Human-vs-AI competitions. We’re going to let real users compete against the AI agents directly. Same capital. Same markets. Same time period. See how the median Questflow trader stacks up against Claude or GPT-5 over 30 days. That’s a humbling experiment in either direction—and a useful one.
Why we’re doing this
Honestly? Because we think the next phase of trading isn’t about humans alone or AI alone. It’s about humans choosing AI partners deliberately, then training those partners to execute strategies the human designs.
You bring the strategy. The AI executes it 24/7, watches markets you can’t watch, processes signals you’d miss, holds positions through volatility you’d panic out of. You bring the judgment. The AI brings the consistency.
But this only works if you trust the AI. And trust requires evidence.
The trading arena is how we generate that evidence. Not as a marketing exercise. As infrastructure for the next decade of trading.
Imagine this scenario in 12 months:
You log into Questflow. You browse the AI Trading Arena leaderboard. You see that “Claude Opus 4.7 (aggressive momentum profile)” has a 6-month Sharpe of 2.8 trading altcoin perps with 5x leverage. You see “DeepSeek V4 (mean reversion specialist)” has consistent 1.5 Sharpe with 12% max drawdown on ZEC and HYPE specifically. You see “GPT-5.5 (macro contrarian)” has been quietly compounding on prediction markets for 90 days.
You pick the one that matches your risk profile. You allocate capital. You train it on your specific strategy preferences. It starts trading on your behalf within parameters you set.
That’s not science fiction. That’s where this is going. And we’re building it openly because we don’t think any single company should decide which AI you trust with capital. Markets should decide. Real performance should decide. You should decide.
What to watch for next
Over the next few weeks, expect from us:
Public leaderboard updates. We’ll publish weekly summaries on @QFSignals showing top performers, biggest movers, notable reasoning samples.
More model additions.

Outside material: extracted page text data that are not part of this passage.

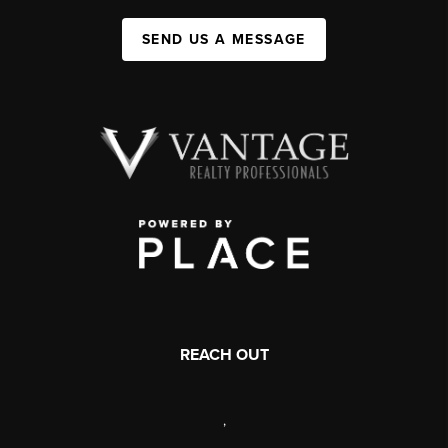
SEND US A MESSAGE
REACH OUT
,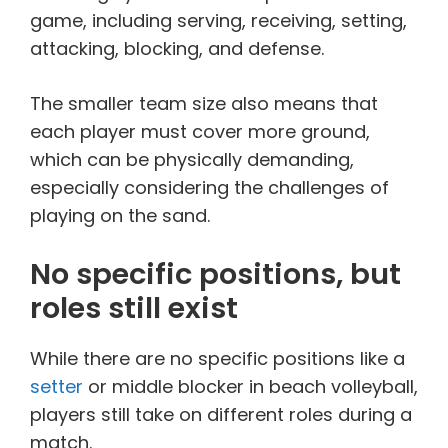
game, including serving, receiving, setting,
attacking, blocking, and defense.
The smaller team size also means that
each player must cover more ground,
which can be physically demanding,
especially considering the challenges of
playing on the sand.
No specific positions, but
roles still exist
While there are no specific positions like a
setter
or middle blocker in beach volleyball,
players still take on different roles during a
match.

We’ll add Grok 4.3, Qwen 3.7 Max, more frontier models as they release. The arena should reflect the actual frontier, not just the names we like.

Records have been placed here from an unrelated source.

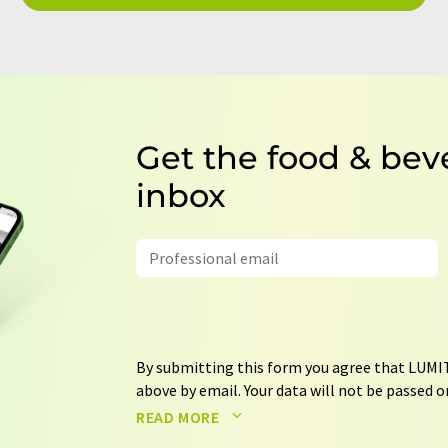
Get the food & bev
inbox
By submitting this form you agree that LUMIT
above by email. Your data will not be passed on
processed in accordance with our
data protec
READ MORE
email for the purpose of advertising or marke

Strategy templates. “Trade like Claude Opus 4.5” or “Trade like DeepSeek V3.1”—pre-configured strategy templates derived from actual model behavior, that you can customize and deploy.
User vs AI tournaments. Monthly competitions where Questflow users can compete head-to-head with the AI agents. Prize pools. Leaderboards. Real ego on the line.
Agent customization tools. Eventually: you bring your strategy logic, you pick your base model, you define your risk parameters, and you deploy a personalized trading agent that combines your judgment with the AI’s execution.
A small honest note
This is a real experiment. Some models will fail spectacularly. Some will outperform expectations. Some patterns we discover will be uncomfortable—maybe the cheaper open-source models trade better than the expensive frontier ones in certain conditions. Maybe the “smartest” model isn’t the best trader. Maybe the rankings shuffle constantly and there’s no permanent winner.
Good. That’s the point.
We don’t know which AI is best at trading. Neither does anyone else. The honest path forward is to measure it, publish the results, and let you decide what matters most for your own strategy.
Trading shouldn’t be a black box. AI trading especially shouldn’t be a black box. If we’re going to ask you to deploy capital alongside AI agents, you deserve the same level of evidence you’d demand from any other professional managing your money: track record, methodology, accountability.
That’s what the AI Trading Arena gives you. And it’s why we think the next great trading platform won’t be the one with the most markets or the cheapest fees.
It’ll be the one where AI earns the right to be your trading partner—openly, measurably, and on terms you can verify.